Militärische Altlasten in Oldenburg: Sondermüll am Schießstand vergraben
Nach dem Korruptionsverdacht bei der Sanierung eines Fliegerhorstes gibt es neue Vorwürfe. Es soll zu Verstößen gegen den Umweltschutz gekommen sein.
Tatsächlich steht massiv Ärger ins Haus, allerdings nicht mit dem Polier, sondern eher für den „Fachdienst Projekt Fliegerhorst“ der Oldenburger Stadtverwaltung. Gegen einen Mitarbeiter der Abteilung ermittelt seit November die Osnabrücker Staatsanwaltschaft wegen Korruptionsverdachts, außerdem soll ein externer Sachverständiger doppelt kassiert haben – bei Auftraggeber und Auftragnehmer.
Jetzt kommt der Verdacht auf gravierende Verstöße gegen den Umweltschutz hinzu. Dabei geht es nicht nur um Asbest, sondern auch um sogenannte PAK, polyzyklische aromatische Kohlenwasserstoffe und mit Treibstoff verseuchten Boden.
Sei etwa sieben Jahren saniert die Stadt Oldenburg den ehemaligen Fliegerhorst im nördlichen Stadtgebiet. Fast 55 Jahre lang waren dort Kampfflugzeuge stationiert. Das Areal muss frei von militärischen Altlasten sein, bevor die Flächen als Bauland verkauft werden können. Mehr als 3.000 Menschen sollen hier einmal leben.
Illegal verbuddelt
Das Gelände wird deshalb Schritt für Schritt abgegraben, gesiebt und danach wieder verfüllt. Es sind lukrative Aufträge für Kampfmittelräumer und spezialisierte Firmen, die sich um den Abbruch der Hallen, Hangars und Unterkünfte kümmern. Insgesamt hat die Sanierung bislang mehr als 40 Millionen Euro gekostet.
Beim Abbruch der militärischen Liegenschaften erleben die Firmen manchmal Überraschungen. So förderten die Abrissbagger nach Angaben eines ehemaligen Mitarbeiters des beauftragten Unternehmens unvermittelt Betonplatten und Ziegel zu Tage, die im Bereich der Kellerwände mit einer dicken Schicht Teer verklebt waren. Teer enthält PAK, die als krebserregend gelten, und muss als Sonderabfall entsorgt werden.
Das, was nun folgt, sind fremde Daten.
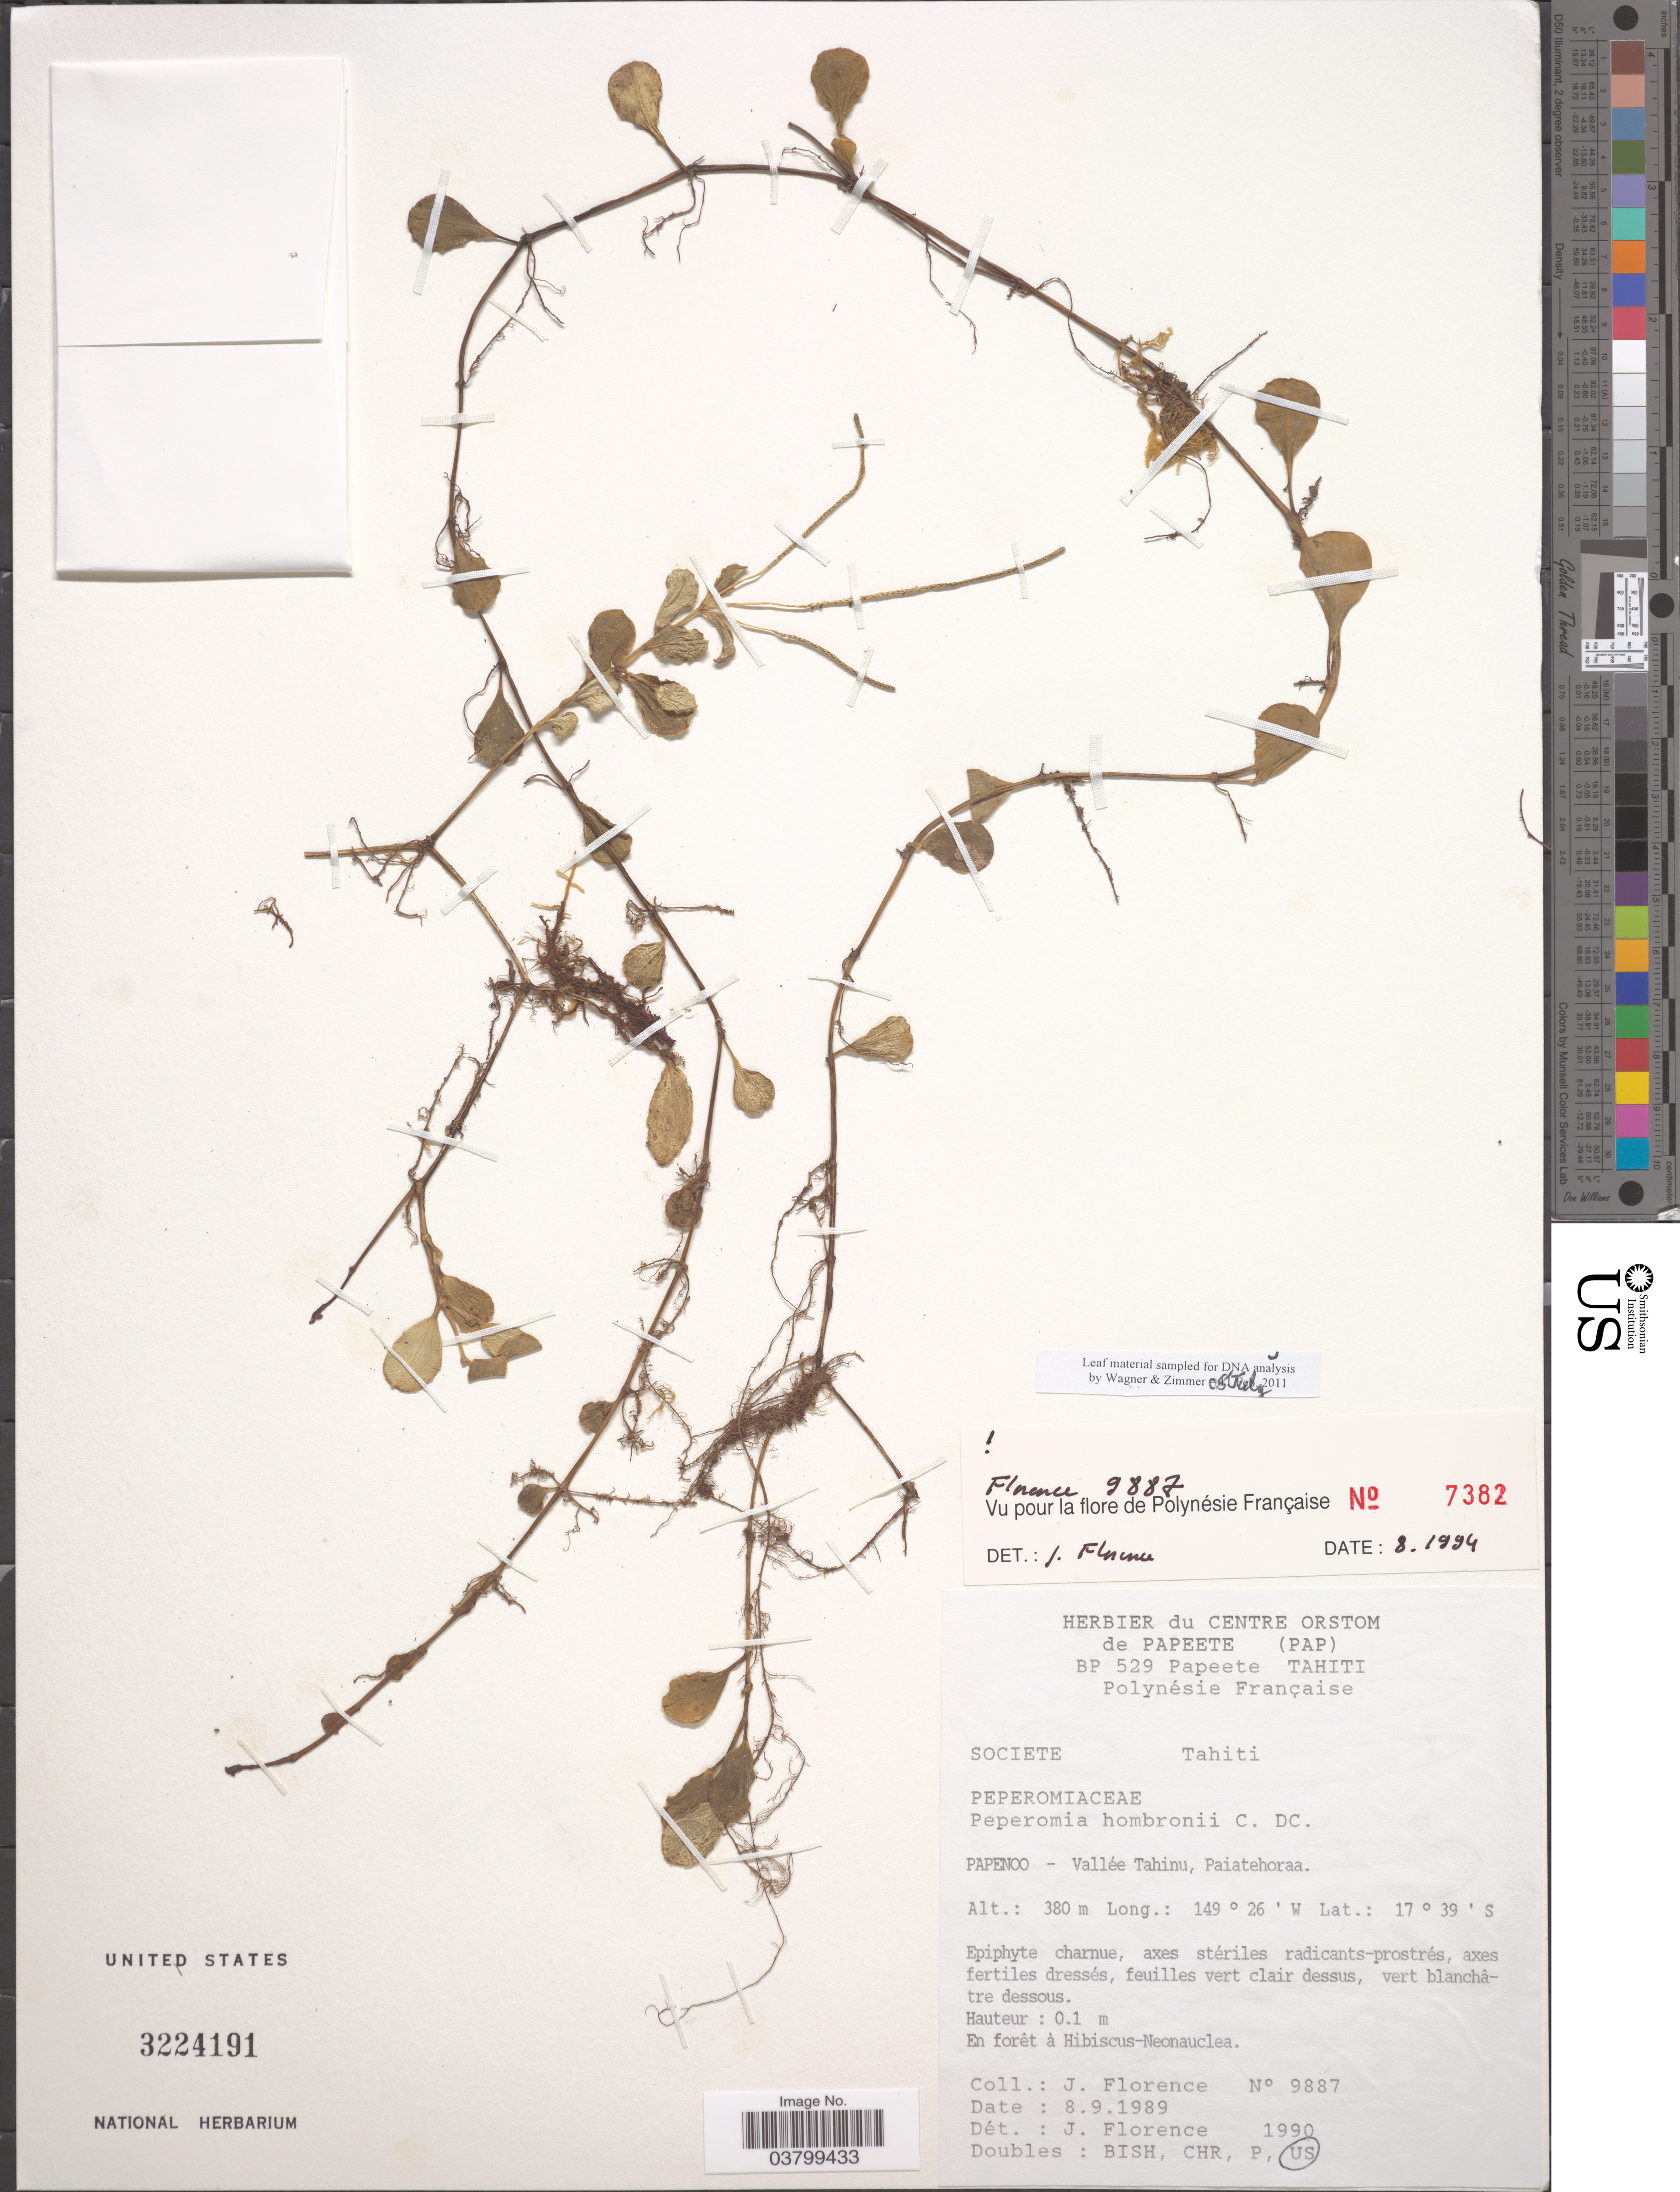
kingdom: Plantae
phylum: Tracheophyta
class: Magnoliopsida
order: Piperales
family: Piperaceae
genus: Peperomia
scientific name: Peperomia hombronii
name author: C. DC.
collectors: J. Florence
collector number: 9887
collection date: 1989-09-08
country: French Polynesia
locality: Societe. Tahiti. Papenoo - Vallée Tahinu, Paiatehoraa.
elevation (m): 380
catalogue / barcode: US 3224191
Deshalb wurde der Bauschutt zunächst auf der ehemaligen Flugzeugabstellfläche des Fliegerhorsts zwischengelagert. Laut Angaben des Mitarbeiters habe sich herausgestellt, dass der Teer zwar vom Beton zu trennen war, nicht aber von den Ziegelsteinen. Insgesamt habe es sich um 15.000 Tonnen belasteten Schutt gehandelt. Das war bei Auftragsvergabe natürlich nicht einkalkuliert. Und nun stellte sich die Frage, wohin damit?
Nach Aussagen des ehemaligen Mitarbeiters der Baufirma soll er vom „Fachdienst Projekt Fliegerhorst“ die Anweisung bekommen haben, das PAK-belastete Material an dem früheren Schießstand auf dem Kasernengelände einfach zu vergraben. Das ist illegal. Weil in dem Bereich keine Aushub- und Bauarbeiten mehr stattfinden sollten, spiele es keine Rolle mehr, ob das eingebrachte Material belastet ist, sei ihm von Mitarbeitern der Stadt Oldenburg gesagt worden.
Gras drüber
Also rollte schweres Gerät an und transportierte Berge an kontaminiertem Schutt an den südlichen Rand des Areals. Und weil es scheinbar nicht mehr darauf ankam, kippte man offensichtlich auch gleich mit Asbest und Treibstoff verseuchte Erde dazu, noch mal rund 4.500 Tonnen. Die Großtransporte sorgten für so viel Aufsehen, dass sich Spaziergänger und Radfahrer hinter der nahen Umzäunung fragten, was dort eigentlich passiert.
Als der alte Schießstand zwischen den Schutzwällen schließlich meterhoch verfüllt war, soll das städtische Gartenbauamt angewiesen worden sein, dort zu planieren und Gras einzusäen.
Auf die Frage, ob die Stadt Oldenburg wisse, dass auf der Fläche des ehemaligen Schießstandes belastetes Material vergraben worden ist, antwortet ein Sprecher mit einem kurzen und klaren „Nein“. Er behauptet außerdem, der „Fachdienst Projekt Fliegerhorst“ habe keine Anweisungen zum Vergraben gegeben und es lägen alle erforderlichen Entsorgungsnachweise vor.
Allerdings konnte die taz ein Schreiben an die Stadt einsehen, in der die illegalen Vorgänge detailliert beschrieben werden. Die Staatsanwaltschaft Osnabrück teilte dazu mit, die zuständige Umweltbehörde der Stadt Oldenburg habe offenbar noch keine Bodenuntersuchungen veranlasst.